# Berlin Lake Area Fishing Report 5/17/19



## Tall Tales (Aug 28, 2018)

Crappie
The warmer weather has improved the crappie fishing and we are consistently hearing of 20+ keeper fish on the warmer weather days from both anglers on boats and on shore.
Small minnows and 1/32 oz jigs and Panfish Assassins have been the most popular baits.
The most popular spots have been Fewtown, Beddell, and German Church.

Walleye
Walleye have been stacked up near the electric only area in the Northern part of the lake the last few days and we heard of a few customers getting them on blade baits as well as catching some drifting crawler harnesses.
We expect with this weekends weather to hear more consistent reports of them being in shallow water but the cooler weather we have had has them behind schedule a bit.
When they make their way to the willows try leeches and nightcrawlers on Fireball or Whistler Jigs or 3-4" Twister Tails on 1/4 or 1/8 oz round jigheads.

Hybrid Striped Bass aka "Wipers"
We saw a few really nice wipers come out of Deer Creek the last few days. One approaching 10 pounds and others right around the 8 pound mark.
Best baits have been Chicken Liver, Nightcrawlers, Shallow Flicker Shads, and 4" Twister tails on 1/4 or 1/8 oz jigheads.

White Bass
As of yesterday, we are still hearing of double digit numbers of white bass coming from the river as well as other popular area spots. Yesterday morning we had a customer catch 20 within a few hours fishing near the water department on Walnut/Gaskill.
Best baits have been 1/16oz jigs and Panfish Assassins.


----------



## Doboy (Oct 13, 2008)

Recently, I got some PM's wanting to know where!?
Well, Do you guys know about the thousands of trees, stumps & downfalls along the FEWTOWN Rd backwaters? (lol, places like this)

The perfect timing of this Google Maps pic will show you exactly WHERE! ;>)
AND there's enough room for 20 anchored boats back there, *if everybody plays nice.*
Please Be Quiet. DO NOT MOTOR IN, on plane,,,, & do not TOSS your 2 anchors out 20'!!!! (been there, seen that! :<(

https://www.google.com/maps/@41.0057723,-81.0751205,195m/data=!3m1!1e3

Good Luck


----------



## Tall Tales (Aug 28, 2018)

UPDATE: Walleye were caught yesterday trolling from the Bonner Road ramp to the electric only area. Flicker Shads and Shad Raps were used.


----------



## shore warrior (Apr 5, 2015)

Tall Tales said:


> UPDATE: Walleye were caught yesterday trolling from the Bonner Road ramp to the electric only area. Flicker Shads and Shad Raps were used.


Going in the morning. Thanks for the update. We will be stopping by for minnows.

Sent from my Pixel 3 XL using Tapatalk


----------



## Tall Tales (Aug 28, 2018)

UPDATE: Nice walleye and crappie caught in Milton yesterday under the 76 bridge. Look for fish in about 20' of water.


----------



## JamesF (May 20, 2016)

__________________________________________________

▶ _Exercise instructions_:
[1] Copy out the part of the Berlin Lake fishing thread starting with "Best baits have been Chicken" and going on through "department on Walnut/Gaskill.".
[2] Extend the Berlin Lake fishing thread, picking up right after its last line.
The records that come next are from a separate source.

▶ _Dataset extract_:
__________________________________________________

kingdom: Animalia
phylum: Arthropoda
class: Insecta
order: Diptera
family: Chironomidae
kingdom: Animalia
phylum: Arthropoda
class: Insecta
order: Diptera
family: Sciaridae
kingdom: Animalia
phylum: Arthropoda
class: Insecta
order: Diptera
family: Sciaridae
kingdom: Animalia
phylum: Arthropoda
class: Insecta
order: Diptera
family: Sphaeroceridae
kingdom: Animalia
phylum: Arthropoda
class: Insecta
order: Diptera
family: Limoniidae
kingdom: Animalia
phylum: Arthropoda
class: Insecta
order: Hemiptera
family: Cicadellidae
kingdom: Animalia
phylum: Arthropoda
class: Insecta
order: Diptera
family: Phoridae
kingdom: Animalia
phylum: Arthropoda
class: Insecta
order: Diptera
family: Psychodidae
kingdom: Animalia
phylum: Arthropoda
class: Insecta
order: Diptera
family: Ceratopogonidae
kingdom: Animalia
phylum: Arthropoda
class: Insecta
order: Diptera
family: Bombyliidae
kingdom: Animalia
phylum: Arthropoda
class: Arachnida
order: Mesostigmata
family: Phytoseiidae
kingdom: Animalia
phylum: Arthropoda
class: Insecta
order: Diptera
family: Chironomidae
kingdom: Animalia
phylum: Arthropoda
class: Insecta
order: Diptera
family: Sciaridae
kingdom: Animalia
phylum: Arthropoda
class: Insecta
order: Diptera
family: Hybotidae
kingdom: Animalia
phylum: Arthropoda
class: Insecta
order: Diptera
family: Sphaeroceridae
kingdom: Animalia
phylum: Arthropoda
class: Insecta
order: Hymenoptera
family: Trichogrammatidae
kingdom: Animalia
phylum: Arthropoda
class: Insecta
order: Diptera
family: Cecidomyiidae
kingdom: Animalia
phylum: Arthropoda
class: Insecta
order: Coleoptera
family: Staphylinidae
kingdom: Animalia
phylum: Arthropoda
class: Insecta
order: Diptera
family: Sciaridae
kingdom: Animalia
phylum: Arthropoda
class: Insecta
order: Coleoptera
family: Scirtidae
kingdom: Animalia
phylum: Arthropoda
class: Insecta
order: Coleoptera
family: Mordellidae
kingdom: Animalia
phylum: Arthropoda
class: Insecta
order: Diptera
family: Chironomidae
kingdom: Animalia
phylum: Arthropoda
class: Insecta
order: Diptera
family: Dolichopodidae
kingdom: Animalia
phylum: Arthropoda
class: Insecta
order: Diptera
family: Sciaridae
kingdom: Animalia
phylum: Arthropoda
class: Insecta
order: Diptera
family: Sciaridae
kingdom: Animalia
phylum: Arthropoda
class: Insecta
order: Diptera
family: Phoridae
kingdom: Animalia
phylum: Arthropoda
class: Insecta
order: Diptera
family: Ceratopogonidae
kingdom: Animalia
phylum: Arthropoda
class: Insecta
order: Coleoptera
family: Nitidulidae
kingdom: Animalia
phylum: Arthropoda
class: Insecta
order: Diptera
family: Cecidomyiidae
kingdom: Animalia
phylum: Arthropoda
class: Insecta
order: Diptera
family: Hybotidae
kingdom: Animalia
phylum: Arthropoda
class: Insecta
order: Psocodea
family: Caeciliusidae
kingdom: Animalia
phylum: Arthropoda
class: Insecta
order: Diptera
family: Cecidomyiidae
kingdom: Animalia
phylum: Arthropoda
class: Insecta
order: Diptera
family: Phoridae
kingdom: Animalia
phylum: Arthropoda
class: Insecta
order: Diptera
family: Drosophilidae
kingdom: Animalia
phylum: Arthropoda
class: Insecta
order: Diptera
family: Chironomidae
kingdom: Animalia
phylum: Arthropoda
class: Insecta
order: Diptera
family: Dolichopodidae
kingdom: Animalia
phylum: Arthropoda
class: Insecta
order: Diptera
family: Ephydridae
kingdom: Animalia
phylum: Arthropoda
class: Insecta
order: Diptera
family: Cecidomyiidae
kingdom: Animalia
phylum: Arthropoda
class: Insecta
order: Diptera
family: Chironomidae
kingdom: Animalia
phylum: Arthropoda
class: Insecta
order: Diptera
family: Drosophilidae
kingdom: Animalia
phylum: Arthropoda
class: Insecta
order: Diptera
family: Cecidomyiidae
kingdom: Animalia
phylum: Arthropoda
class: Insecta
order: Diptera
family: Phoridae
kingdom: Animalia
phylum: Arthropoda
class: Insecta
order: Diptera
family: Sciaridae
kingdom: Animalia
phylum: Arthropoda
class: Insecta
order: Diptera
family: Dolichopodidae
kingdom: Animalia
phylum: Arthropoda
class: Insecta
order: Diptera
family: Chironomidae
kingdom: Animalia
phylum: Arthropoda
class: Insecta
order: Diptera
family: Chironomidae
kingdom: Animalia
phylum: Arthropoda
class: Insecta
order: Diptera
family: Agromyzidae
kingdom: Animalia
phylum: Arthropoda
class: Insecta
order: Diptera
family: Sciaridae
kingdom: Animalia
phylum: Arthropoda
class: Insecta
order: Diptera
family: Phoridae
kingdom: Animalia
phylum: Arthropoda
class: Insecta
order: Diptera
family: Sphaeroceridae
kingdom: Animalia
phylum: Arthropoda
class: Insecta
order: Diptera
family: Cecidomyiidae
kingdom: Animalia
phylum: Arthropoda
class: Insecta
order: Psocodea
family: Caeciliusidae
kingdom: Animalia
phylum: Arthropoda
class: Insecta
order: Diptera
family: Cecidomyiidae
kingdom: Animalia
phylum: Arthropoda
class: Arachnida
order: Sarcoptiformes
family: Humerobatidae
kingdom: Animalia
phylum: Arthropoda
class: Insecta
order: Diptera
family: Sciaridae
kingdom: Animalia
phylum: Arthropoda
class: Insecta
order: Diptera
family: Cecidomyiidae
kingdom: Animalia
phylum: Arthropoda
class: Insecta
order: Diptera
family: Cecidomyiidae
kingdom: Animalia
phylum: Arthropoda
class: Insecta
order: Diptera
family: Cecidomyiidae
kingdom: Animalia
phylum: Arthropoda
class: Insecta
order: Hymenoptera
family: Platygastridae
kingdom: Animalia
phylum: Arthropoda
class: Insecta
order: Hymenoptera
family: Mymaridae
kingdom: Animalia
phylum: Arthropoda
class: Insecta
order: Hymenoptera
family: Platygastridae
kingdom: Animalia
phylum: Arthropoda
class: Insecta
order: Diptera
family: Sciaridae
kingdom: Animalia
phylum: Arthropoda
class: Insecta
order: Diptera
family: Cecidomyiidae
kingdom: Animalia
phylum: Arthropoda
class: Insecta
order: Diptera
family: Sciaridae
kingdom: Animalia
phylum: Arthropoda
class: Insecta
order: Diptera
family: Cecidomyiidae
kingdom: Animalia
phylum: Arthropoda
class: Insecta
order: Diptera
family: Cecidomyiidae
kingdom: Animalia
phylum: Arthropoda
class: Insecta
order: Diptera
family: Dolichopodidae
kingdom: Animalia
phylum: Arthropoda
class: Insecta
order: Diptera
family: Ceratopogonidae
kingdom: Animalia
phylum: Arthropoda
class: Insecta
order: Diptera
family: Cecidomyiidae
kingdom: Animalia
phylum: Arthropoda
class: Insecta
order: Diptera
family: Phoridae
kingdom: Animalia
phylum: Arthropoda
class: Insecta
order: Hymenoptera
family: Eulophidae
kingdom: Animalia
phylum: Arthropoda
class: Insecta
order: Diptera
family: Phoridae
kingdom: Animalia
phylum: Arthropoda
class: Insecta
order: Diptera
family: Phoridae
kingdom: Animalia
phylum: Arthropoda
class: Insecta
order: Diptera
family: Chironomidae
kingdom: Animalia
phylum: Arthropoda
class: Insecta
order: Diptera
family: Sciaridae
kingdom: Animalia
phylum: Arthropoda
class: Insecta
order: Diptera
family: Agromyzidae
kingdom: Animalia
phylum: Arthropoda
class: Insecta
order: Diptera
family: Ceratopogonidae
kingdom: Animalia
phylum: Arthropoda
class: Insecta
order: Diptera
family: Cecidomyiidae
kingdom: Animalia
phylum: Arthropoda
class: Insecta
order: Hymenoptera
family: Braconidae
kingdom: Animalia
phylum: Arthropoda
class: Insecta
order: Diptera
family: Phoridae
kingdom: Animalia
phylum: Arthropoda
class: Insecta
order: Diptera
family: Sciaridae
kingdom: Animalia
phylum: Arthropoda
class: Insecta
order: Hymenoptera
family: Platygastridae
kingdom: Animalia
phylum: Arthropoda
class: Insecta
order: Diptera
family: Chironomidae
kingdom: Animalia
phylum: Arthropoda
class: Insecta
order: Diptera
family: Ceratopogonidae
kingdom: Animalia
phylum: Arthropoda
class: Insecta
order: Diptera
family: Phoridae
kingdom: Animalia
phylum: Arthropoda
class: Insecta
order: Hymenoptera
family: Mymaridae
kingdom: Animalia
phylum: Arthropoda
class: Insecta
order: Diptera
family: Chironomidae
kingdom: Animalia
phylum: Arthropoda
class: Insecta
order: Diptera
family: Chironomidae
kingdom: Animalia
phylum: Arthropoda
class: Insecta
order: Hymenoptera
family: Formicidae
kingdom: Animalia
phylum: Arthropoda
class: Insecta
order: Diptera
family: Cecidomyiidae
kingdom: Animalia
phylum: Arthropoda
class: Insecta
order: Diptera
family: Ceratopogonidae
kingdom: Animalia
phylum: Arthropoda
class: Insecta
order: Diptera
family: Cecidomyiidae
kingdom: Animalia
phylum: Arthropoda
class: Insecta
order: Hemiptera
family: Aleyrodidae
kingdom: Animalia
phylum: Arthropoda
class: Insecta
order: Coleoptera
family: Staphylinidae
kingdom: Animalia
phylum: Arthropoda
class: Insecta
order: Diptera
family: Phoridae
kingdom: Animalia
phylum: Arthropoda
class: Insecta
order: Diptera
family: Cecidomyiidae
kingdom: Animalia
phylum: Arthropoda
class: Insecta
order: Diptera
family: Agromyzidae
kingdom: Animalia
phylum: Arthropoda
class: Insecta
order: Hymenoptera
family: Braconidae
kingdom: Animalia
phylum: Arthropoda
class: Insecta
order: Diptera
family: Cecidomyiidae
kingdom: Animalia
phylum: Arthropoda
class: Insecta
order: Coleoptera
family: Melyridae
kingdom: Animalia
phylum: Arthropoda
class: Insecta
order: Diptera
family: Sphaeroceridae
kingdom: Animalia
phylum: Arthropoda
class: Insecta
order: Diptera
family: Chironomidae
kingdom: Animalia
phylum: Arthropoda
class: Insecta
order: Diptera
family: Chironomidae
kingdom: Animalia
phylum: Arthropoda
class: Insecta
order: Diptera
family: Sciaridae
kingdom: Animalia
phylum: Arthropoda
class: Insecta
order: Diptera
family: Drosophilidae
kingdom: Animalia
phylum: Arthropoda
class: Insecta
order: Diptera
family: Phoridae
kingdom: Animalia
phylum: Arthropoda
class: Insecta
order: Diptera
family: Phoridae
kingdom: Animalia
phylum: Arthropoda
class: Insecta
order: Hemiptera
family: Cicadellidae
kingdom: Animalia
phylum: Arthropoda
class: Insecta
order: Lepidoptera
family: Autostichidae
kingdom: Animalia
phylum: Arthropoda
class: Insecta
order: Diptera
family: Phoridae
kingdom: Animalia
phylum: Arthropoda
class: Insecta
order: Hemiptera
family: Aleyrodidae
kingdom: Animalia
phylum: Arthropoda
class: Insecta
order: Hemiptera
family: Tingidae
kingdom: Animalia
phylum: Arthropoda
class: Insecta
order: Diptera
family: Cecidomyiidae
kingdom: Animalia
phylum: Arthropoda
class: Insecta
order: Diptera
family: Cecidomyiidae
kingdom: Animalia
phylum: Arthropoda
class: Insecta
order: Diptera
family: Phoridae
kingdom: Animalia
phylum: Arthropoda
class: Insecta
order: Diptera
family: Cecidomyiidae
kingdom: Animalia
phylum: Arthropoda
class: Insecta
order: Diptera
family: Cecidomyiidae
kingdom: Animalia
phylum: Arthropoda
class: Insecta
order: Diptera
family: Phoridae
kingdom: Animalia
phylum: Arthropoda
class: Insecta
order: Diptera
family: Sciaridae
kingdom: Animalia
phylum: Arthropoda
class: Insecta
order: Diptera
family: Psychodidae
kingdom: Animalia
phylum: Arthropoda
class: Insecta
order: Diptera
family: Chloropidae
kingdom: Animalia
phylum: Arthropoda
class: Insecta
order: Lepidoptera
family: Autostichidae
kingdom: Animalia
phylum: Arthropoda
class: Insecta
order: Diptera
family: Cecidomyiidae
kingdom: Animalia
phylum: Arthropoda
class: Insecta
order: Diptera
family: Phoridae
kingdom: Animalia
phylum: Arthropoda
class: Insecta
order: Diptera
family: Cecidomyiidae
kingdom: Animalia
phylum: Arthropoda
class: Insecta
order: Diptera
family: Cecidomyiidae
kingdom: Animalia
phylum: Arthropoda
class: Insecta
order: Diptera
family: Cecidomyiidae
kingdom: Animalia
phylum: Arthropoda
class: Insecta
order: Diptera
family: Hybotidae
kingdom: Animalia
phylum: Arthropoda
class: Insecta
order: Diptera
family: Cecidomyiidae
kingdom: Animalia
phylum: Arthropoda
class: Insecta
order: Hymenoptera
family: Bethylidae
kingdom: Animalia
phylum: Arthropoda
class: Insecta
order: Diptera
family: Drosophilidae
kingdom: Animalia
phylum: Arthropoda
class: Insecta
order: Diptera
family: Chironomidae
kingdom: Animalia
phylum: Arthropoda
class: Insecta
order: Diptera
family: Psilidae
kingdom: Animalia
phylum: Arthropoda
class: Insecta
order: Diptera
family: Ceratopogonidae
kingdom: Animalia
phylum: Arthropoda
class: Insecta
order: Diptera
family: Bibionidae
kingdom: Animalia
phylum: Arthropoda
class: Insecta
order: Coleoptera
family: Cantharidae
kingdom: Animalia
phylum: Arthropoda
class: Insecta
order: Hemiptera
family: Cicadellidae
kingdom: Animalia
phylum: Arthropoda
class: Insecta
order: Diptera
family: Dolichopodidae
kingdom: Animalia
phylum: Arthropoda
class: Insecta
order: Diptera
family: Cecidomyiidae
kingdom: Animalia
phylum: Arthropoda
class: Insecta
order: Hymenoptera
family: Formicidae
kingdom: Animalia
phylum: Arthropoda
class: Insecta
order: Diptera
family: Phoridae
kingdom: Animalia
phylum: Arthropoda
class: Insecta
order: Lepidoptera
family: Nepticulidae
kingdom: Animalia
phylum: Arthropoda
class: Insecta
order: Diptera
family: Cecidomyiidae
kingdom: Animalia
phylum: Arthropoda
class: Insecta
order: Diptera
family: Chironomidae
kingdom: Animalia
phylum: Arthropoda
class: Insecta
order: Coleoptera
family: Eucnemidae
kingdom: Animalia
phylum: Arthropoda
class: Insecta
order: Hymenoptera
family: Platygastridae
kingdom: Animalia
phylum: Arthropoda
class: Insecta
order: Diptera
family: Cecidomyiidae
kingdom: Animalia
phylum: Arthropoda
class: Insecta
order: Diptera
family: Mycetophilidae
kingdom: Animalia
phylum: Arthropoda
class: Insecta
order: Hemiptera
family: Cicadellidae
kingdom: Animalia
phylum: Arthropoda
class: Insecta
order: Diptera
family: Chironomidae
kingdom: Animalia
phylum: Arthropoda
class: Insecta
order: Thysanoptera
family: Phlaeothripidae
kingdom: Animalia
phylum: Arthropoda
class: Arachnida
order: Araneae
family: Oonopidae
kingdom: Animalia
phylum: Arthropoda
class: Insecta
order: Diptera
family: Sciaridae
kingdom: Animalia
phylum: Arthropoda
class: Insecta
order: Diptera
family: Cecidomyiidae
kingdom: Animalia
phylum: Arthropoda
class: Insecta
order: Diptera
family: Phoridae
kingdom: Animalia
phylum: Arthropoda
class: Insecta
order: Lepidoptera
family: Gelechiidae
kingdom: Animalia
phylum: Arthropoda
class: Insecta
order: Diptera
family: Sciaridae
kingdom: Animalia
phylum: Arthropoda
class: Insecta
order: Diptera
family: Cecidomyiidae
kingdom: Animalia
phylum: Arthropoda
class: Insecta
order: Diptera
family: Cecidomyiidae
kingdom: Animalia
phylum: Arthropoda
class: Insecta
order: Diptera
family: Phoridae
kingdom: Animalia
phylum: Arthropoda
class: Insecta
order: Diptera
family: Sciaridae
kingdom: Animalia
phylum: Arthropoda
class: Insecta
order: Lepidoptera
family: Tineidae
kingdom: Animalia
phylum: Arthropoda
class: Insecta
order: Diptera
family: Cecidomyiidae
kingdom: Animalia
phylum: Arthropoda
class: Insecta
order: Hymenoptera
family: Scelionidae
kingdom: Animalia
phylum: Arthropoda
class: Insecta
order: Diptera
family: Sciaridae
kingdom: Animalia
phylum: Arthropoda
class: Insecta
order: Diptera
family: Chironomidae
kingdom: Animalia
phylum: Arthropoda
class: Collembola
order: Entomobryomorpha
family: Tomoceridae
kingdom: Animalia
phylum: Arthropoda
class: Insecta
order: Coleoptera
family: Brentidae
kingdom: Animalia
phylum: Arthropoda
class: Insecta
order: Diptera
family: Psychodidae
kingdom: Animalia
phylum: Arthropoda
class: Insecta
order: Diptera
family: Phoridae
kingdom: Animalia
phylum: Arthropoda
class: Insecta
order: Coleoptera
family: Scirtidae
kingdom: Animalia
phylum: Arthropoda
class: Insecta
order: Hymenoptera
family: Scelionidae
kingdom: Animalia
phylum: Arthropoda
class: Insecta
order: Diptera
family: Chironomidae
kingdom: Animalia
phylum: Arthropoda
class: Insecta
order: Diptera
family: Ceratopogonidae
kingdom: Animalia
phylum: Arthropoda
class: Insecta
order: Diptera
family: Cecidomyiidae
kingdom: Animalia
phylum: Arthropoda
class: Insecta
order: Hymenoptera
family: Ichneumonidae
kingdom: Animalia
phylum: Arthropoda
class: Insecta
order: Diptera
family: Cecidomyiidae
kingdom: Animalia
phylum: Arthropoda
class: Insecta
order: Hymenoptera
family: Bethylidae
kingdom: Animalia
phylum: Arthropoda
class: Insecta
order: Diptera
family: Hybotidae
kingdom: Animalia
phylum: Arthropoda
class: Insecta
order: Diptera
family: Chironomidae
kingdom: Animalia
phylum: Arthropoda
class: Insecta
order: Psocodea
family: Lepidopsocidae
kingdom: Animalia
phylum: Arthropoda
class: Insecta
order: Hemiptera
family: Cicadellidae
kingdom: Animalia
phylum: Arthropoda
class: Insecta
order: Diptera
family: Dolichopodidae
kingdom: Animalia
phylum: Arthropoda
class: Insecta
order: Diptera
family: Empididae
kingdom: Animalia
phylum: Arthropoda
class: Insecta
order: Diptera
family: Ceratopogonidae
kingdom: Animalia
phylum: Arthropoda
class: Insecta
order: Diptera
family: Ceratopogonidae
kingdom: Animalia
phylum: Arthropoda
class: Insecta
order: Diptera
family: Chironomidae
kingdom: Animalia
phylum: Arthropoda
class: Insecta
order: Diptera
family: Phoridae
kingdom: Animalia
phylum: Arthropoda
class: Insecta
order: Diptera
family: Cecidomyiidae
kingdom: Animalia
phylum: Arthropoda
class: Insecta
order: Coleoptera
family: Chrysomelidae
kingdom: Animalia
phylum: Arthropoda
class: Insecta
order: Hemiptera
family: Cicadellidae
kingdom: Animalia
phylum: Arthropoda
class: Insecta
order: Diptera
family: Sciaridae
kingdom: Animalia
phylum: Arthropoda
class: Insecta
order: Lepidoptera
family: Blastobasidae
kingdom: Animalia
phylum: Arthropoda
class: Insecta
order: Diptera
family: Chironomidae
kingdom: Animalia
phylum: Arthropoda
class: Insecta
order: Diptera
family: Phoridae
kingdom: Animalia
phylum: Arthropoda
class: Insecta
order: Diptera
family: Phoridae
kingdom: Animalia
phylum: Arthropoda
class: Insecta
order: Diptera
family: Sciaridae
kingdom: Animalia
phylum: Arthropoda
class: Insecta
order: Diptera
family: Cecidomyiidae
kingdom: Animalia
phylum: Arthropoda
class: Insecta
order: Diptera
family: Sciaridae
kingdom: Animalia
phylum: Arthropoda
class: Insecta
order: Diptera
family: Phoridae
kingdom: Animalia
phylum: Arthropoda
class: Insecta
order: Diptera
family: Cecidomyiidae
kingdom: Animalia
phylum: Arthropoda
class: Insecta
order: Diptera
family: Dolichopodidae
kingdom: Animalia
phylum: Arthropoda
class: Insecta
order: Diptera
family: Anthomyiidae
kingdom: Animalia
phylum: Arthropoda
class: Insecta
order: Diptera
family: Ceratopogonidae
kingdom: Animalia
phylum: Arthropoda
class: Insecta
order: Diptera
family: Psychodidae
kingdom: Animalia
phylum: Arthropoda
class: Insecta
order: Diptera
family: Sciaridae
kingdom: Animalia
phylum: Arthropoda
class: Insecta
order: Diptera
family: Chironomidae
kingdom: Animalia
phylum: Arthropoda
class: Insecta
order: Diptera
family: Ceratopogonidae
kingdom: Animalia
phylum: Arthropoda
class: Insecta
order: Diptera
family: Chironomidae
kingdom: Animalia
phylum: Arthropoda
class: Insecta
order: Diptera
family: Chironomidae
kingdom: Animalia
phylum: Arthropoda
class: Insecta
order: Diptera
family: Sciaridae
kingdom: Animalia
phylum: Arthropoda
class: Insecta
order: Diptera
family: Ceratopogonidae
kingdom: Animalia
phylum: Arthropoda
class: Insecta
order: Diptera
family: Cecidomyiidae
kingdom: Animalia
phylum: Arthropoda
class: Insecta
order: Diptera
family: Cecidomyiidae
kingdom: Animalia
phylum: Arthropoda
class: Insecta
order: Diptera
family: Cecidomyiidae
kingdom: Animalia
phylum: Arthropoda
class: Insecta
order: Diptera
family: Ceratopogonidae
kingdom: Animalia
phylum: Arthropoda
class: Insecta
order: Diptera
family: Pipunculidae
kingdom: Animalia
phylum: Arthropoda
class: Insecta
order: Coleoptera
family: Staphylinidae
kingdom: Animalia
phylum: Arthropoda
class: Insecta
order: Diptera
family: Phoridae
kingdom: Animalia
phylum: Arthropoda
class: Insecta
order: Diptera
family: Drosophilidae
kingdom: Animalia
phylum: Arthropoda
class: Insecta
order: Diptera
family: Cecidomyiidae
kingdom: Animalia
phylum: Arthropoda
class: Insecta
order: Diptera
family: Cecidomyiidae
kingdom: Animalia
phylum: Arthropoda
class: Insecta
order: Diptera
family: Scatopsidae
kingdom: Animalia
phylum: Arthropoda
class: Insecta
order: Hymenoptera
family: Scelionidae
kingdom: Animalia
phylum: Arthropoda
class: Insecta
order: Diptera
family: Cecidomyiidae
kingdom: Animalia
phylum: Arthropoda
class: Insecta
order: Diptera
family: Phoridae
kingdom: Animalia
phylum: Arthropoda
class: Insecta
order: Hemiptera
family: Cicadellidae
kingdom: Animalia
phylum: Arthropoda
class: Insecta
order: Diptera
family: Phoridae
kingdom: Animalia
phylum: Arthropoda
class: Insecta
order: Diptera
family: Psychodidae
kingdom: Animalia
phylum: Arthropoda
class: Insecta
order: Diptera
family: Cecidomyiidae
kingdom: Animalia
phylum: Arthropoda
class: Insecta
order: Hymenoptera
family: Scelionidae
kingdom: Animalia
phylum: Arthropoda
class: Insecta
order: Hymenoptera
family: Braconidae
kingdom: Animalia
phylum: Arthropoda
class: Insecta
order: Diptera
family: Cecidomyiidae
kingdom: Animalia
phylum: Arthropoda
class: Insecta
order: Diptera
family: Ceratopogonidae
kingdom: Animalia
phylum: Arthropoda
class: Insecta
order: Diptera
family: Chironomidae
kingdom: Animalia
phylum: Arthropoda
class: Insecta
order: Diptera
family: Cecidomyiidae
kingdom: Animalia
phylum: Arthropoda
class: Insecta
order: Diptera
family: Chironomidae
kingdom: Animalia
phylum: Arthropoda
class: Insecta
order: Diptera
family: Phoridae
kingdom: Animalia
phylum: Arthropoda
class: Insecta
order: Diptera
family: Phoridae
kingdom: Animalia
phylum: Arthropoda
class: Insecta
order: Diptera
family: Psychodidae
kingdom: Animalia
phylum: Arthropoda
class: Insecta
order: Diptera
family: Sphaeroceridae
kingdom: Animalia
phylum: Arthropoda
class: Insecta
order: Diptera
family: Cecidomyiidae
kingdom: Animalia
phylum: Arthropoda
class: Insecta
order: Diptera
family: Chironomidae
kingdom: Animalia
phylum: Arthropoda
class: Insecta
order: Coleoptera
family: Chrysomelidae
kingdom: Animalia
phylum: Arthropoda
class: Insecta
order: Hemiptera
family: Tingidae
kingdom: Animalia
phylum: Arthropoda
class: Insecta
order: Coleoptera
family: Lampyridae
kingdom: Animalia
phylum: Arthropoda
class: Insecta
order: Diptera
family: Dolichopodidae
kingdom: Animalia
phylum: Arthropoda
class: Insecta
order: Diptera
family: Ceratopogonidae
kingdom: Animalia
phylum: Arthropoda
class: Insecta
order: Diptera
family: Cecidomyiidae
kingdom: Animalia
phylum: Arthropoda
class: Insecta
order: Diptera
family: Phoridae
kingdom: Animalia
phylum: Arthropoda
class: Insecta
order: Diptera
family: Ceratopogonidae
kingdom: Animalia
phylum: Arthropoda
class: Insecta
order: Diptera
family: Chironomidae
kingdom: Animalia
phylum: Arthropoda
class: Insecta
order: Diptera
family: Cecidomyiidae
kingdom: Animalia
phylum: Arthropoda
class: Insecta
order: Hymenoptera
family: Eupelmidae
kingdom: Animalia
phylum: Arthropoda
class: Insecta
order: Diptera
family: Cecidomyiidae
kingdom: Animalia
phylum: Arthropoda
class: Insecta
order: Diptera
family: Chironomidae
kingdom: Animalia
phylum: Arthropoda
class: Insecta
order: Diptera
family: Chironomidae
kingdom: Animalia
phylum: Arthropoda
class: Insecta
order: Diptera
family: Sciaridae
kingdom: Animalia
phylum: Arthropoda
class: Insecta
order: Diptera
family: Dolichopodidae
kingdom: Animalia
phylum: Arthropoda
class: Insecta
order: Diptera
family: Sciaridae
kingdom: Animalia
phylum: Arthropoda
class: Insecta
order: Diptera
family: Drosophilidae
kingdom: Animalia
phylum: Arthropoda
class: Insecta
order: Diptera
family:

__________________________________________________

▶ _Answers for the tasks_:
[1]
Best baits have been Chicken Liver, Nightcrawlers, Shallow Flicker Shads, and 4" Twister tails on 1/4 or 1/8 oz jigheads.

White Bass
As of yesterday, we are still hearing of double digit numbers of white bass coming from the river as well as other popular area spots. Yesterday morning we had a customer catch 20 within a few hours fishing near the water department on Walnut/Gaskill.

[2]
Tall Tales said:


> UPDATE: Nice walleye and crappie caught in Milton yesterday under the 76 bridge. Look for fish in about 20' of water.


I like how you are sharing. Reminds me of the old days, when bait shops gave reliable information. That Earth map is spot on 
Thank you.


----------



## shore warrior (Apr 5, 2015)

Lot of people are reading this and not replying. Went out this morning at 7 am and there where probably 12 boats in the area of the electric only. We couldn't believe it. Messed around there for a half hour or so and left to our other spots. We ended up catching only 2 keeper crappie. Missed about 8. So many boats out today, even saw people getting towed in. It's that time of the year for weekend warrior's. Still a beautiful day on the water.

Sent from my Pixel 3 XL using Tapatalk


----------



## fischer86 (Sep 22, 2014)

Got out today brought home 17 keeper crappie.. threw back over a dozen or so, some keepers... all from 1 spot..


----------



## razu (Jun 19, 2006)

shore warrior said:


> Lot of people are reading this and not replying. Went out this morning at 7 am and there where probably 12 boats in the area of the electric only. We couldn't believe it. Messed around there for a half hour or so and left to our other spots. We ended up catching only 2 keeper crappie. Missed about 8. So many boats out today, even saw people getting towed in. It's that time of the year for weekend warrior's. Still a beautiful day on the water.
> 
> Sent from my Pixel 3 XL using Tapatalk


The electric only damn area was packed all weekend first time in many years Its been to busy to fish there. 
That’s what happens when specifics are are online verses stopping in at bait shop to get the scoop. 
Don’t get me wrong I like fishing reports but saw that one coming 


Sent from my iPhone using Tapatalk


----------



## sonar (Mar 20, 2005)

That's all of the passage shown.